GRC Engineer

Crusoe is building the World’s Favorite AI-first Cloud infrastructure company. We’re pioneering vertically integrated,  purpose-built AI infrastructure solutions trusted by Fortune 500 companies to power their most advanced AI applications. Crusoe is redefining AI cloud infrastructure, with a mission to align the future of computing with the future of the climate. Our AI platform is recognized as the "gold standard" for reliability and performance. Our data centers are optimized for AI workloads and are powered by clean, renewable energy.

Be part of the AI revolution with sustainable technology at Crusoe. Here, you'll drive meaningful innovation, make a tangible impact, and join a team that’s setting the pace for responsible, transformative cloud infrastructure.

We are seeking a skilled GRC Engineer with expertise in programming and automation to drive the development and implementation of Governance, Risk, and Compliance frameworks. This role combines technical prowess in automation and coding with in-depth knowledge of GRC best practices. You will develop and optimize automated solutions to streamline compliance processes, improve risk management workflows, and integrate GRC tools into enterprise systems.

Key Responsibilities:

• Design, develop, and maintain automation workflows to streamline GRC processes such as compliance monitoring, reporting, and risk assessments.
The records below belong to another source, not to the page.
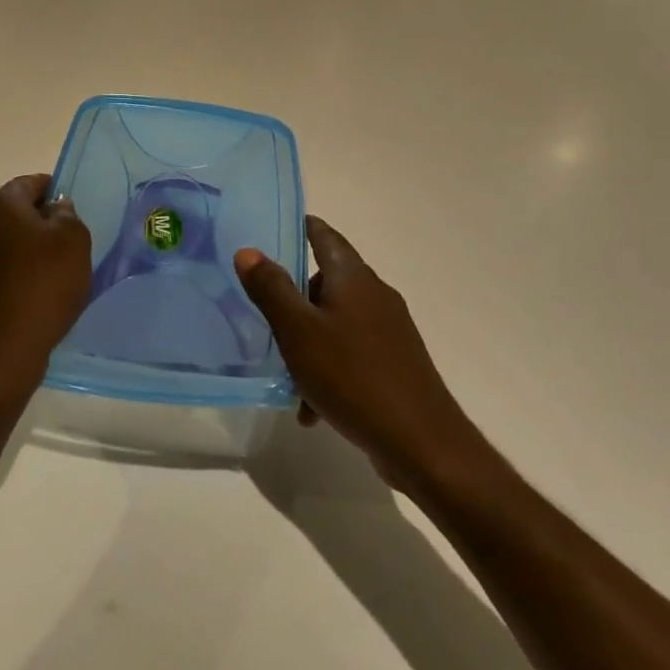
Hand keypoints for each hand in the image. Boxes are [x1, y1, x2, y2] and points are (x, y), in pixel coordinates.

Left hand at [0, 174, 93, 401]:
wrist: (0, 354)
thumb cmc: (42, 287)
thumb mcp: (74, 242)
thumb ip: (68, 216)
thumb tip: (56, 209)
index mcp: (1, 206)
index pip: (30, 183)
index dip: (55, 190)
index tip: (74, 208)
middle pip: (17, 213)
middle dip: (43, 222)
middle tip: (72, 242)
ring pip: (8, 244)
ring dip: (31, 252)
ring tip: (59, 274)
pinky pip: (1, 273)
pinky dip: (20, 277)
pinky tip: (39, 298)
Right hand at [235, 217, 480, 494]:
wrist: (422, 443)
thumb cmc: (352, 376)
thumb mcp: (299, 331)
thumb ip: (271, 289)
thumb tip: (248, 251)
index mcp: (354, 278)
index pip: (325, 237)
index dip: (303, 228)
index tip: (277, 226)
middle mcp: (375, 295)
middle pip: (328, 281)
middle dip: (296, 298)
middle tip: (267, 315)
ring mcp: (390, 330)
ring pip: (337, 322)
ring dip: (309, 341)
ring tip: (287, 377)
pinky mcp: (396, 363)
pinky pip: (352, 353)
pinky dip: (329, 369)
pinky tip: (313, 408)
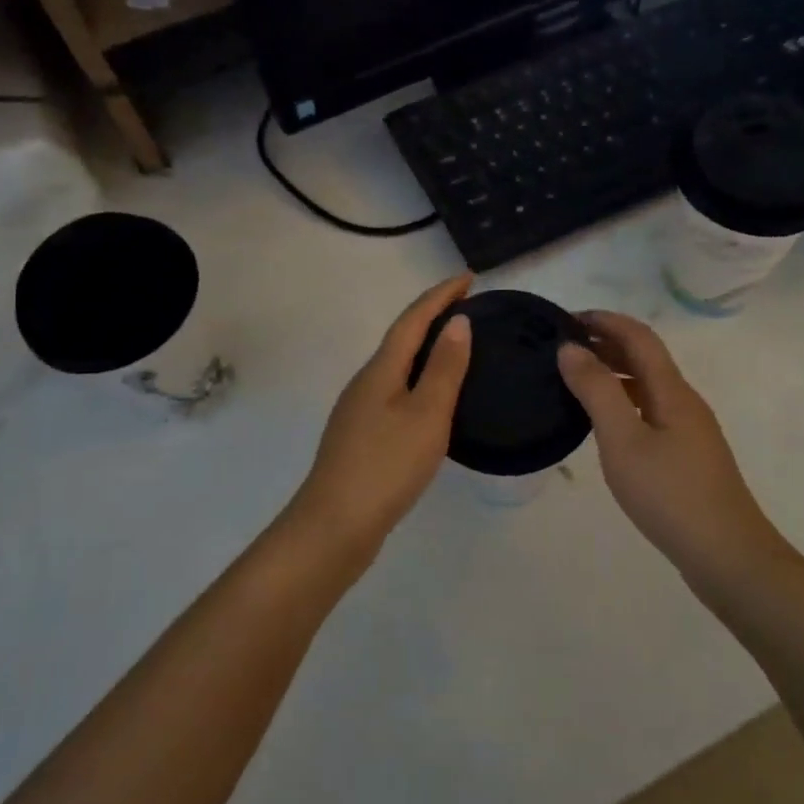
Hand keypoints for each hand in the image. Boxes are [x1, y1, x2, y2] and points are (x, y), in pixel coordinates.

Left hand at [288, 275, 474, 560]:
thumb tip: (458, 322)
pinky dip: (417, 378)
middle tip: (468, 308)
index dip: (441, 295)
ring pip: (396, 365)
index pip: (413, 318)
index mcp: (381, 370)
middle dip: (433, 316)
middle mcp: (365, 381)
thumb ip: (444, 368)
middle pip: (401, 337)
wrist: (334, 525)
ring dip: (425, 348)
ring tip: (456, 348)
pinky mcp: (360, 436)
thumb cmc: (386, 466)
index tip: (469, 278)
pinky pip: (394, 390)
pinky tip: (431, 399)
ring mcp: (358, 410)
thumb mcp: (426, 415)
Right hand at [557, 311, 778, 575]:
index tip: (565, 319)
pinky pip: (649, 410)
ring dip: (613, 372)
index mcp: (672, 390)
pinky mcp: (687, 455)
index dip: (604, 320)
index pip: (638, 336)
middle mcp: (684, 401)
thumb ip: (596, 391)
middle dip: (606, 343)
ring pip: (647, 385)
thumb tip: (570, 348)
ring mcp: (689, 430)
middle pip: (645, 357)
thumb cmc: (670, 495)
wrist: (727, 556)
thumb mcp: (623, 441)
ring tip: (574, 379)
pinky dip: (622, 401)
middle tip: (562, 348)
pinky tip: (603, 422)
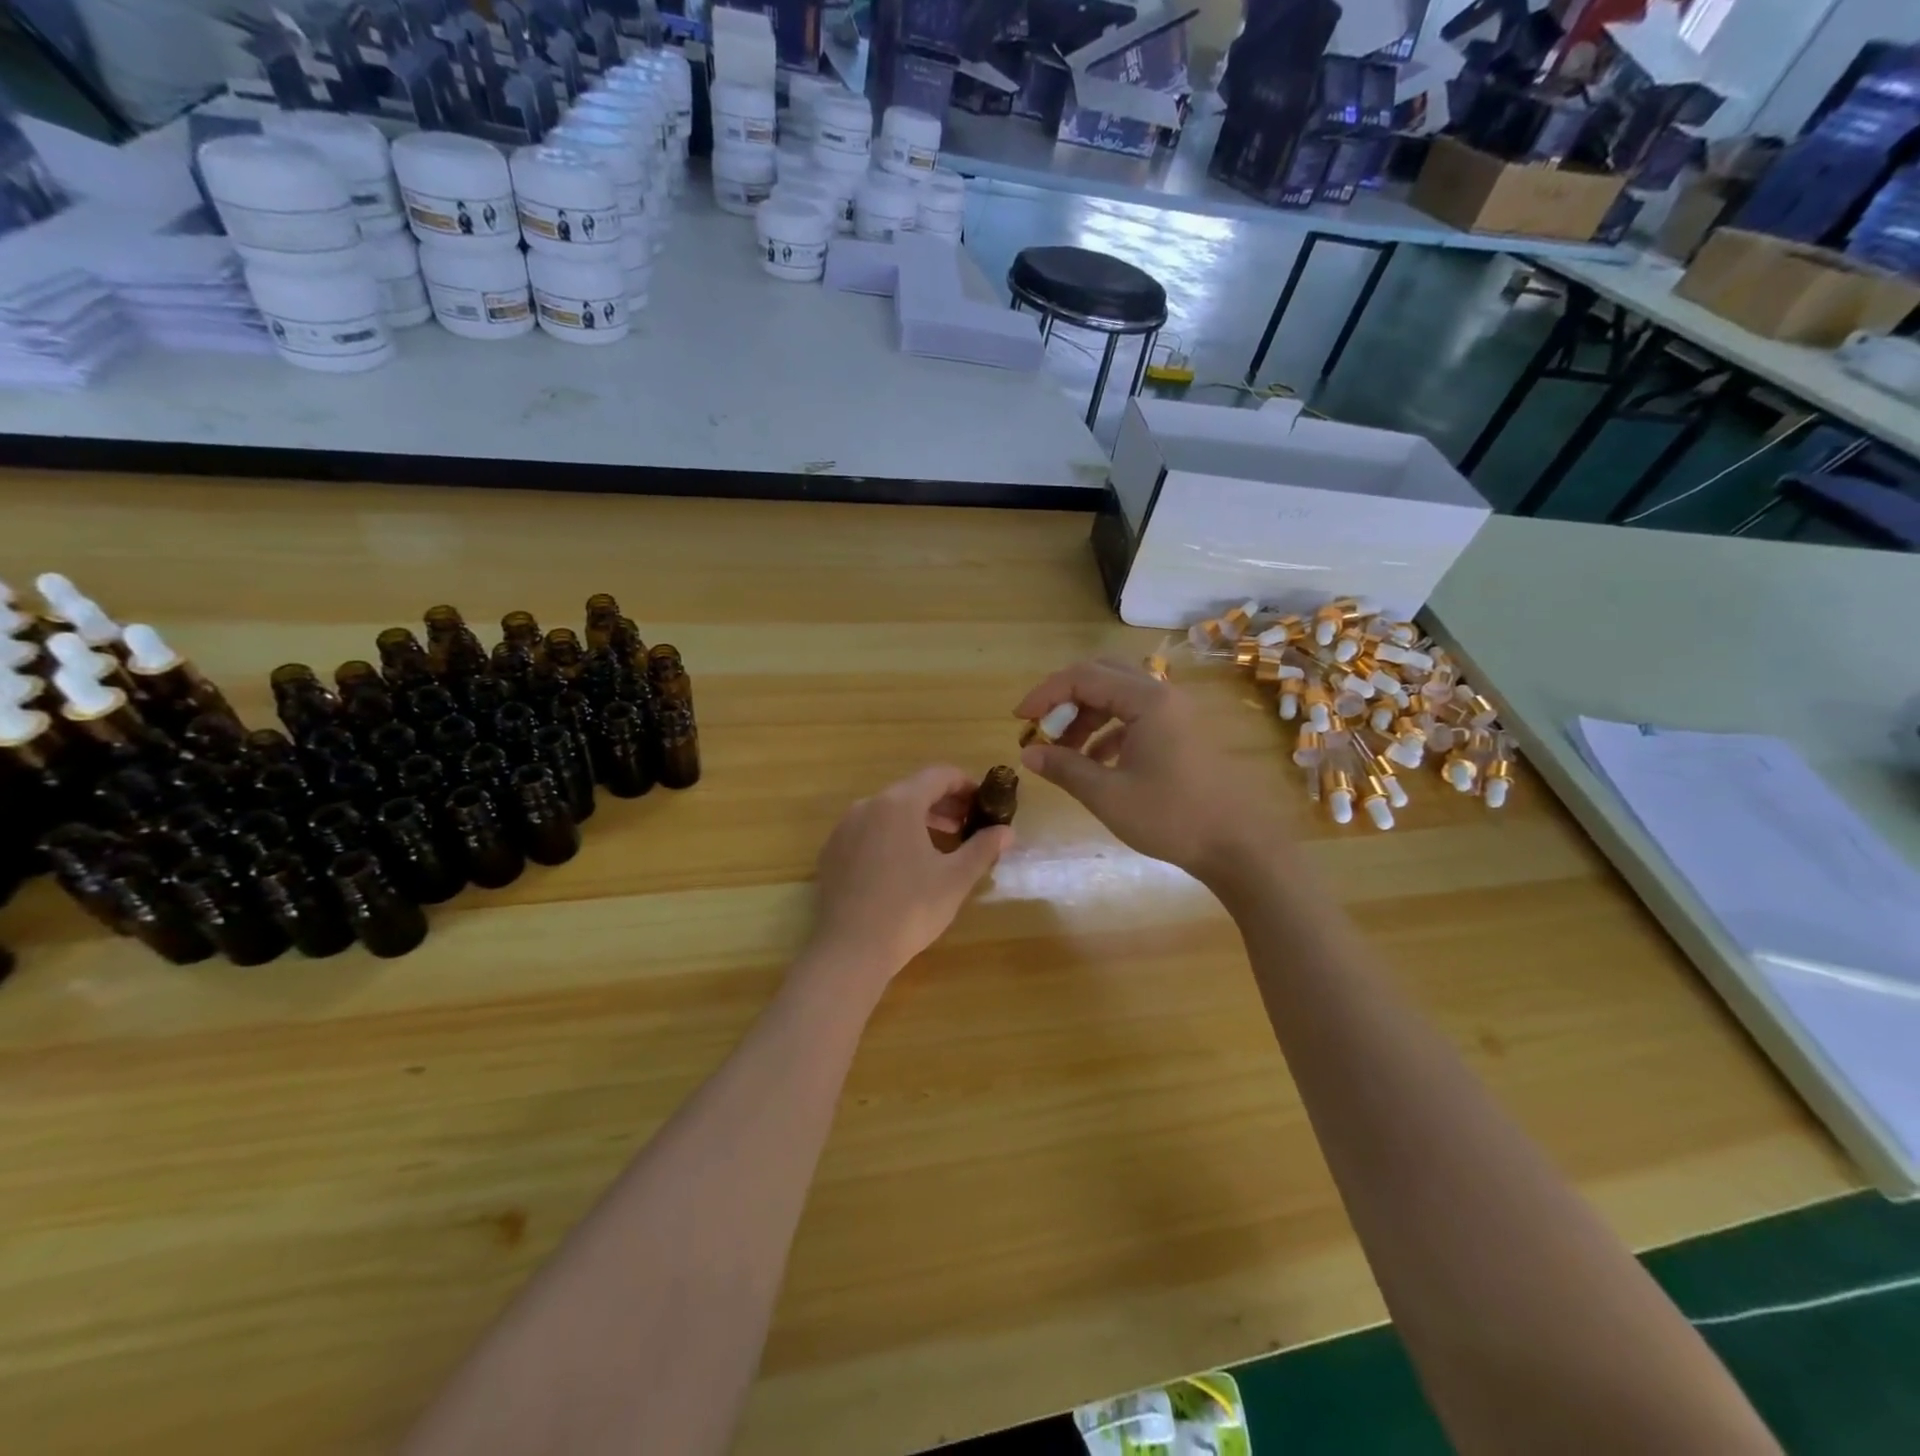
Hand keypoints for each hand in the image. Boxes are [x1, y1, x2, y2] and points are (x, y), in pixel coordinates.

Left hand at [805, 766, 1012, 989]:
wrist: (850, 950)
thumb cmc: (909, 909)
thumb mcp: (955, 879)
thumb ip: (983, 848)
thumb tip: (1007, 831)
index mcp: (899, 804)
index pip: (938, 775)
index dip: (966, 784)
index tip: (984, 803)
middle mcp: (868, 805)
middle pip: (912, 790)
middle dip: (944, 804)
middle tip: (969, 826)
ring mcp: (845, 828)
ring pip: (889, 811)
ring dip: (919, 819)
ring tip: (942, 844)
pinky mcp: (832, 851)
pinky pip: (869, 830)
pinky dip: (892, 835)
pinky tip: (905, 864)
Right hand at [1015, 658, 1285, 882]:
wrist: (1238, 846)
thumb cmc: (1172, 818)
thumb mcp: (1108, 795)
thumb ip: (1065, 768)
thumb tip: (1028, 754)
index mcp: (1147, 700)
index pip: (1083, 677)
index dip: (1045, 694)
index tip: (1019, 720)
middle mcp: (1162, 695)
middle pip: (1102, 676)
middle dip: (1065, 700)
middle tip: (1041, 728)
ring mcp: (1175, 713)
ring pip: (1118, 697)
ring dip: (1085, 717)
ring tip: (1062, 752)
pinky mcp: (1180, 732)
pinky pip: (1134, 717)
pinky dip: (1107, 731)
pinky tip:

• Implement and customize GRC platforms (e.g., Vanta, Archer, Auditboard, Anecdotes, etc.) using programming languages and APIs.

• Develop scripts and tools to automate repetitive GRC tasks, such as audit evidence collection and control testing.

• Build and maintain dashboards for real-time risk and compliance monitoring using data visualization tools.

• Collaborate with IT and security teams to integrate GRC tools into CI/CD pipelines and enterprise systems.

• Monitor, assess, and mitigate risks by leveraging automated systems and data-driven insights.

• Stay current with regulatory and industry standards (e.g., ISO 27001, SOC 2, HIPAA, GDPR, NIST) and ensure compliance requirements are met.

• Provide technical guidance and training to teams on GRC automation and tools.

• Support internal and external audits by providing automated solutions for data collection and evidence generation.

• Prepare and maintain compliance documentation.

Qualifications:

• Proven experience in GRC engineering with a strong focus on automation and programming.

• Proficiency in programming languages such as Python, YAML, JavaScript, or PowerShell.

• Experience with APIs and integration of GRC tools with enterprise systems (e.g., SIEMs, ticketing systems, cloud platforms).

• Familiarity with automation frameworks and tools like Selenium, Jenkins, or Ansible.

• Strong understanding of regulatory and compliance standards (e.g., GDPR, HIPAA, ISO 27xxx, PCI DSS, SOC 2).

• In-depth knowledge of security framework controls as they apply to public cloud (GCP preferred), on-prem, SaaS and IaaS environments.

• Strong communication and collaboration skills, with experience working in cross-functional teams.

• Ability to communicate complex technical and compliance information effectively to both technical and non-technical audiences.

• Serve as a subject matter expert and advisor on complex security risk issues.

Preferred Qualifications:

• Certifications such as CISSP, CISA, or CRISC.

• Experience with DevSecOps practices and integrating security compliance into CI/CD pipelines.

• Hands-on experience with cloud environments (e.g., AWS, Azure, Google Cloud) and their compliance automation tools.

• Knowledge of risk management frameworks such as FAIR, COSO, or ISO 31000.

• Bachelor’s degree in Computer Science, Information Security, or related field.

Compensation Range

Compensation will be paid in the range of $110,000 - $135,000. Restricted Stock Units are included in all offers. Compensation to be determined by the applicants knowledge, education, and abilities, as well as internal equity and alignment with market data.

Crusoe is an Equal Opportunity Employer. Employment decisions are made without regard to race, color, religion, disability, genetic information, pregnancy, citizenship, marital status, sex/gender, sexual preference/ orientation, gender identity, age, veteran status, national origin, or any other status protected by law or regulation.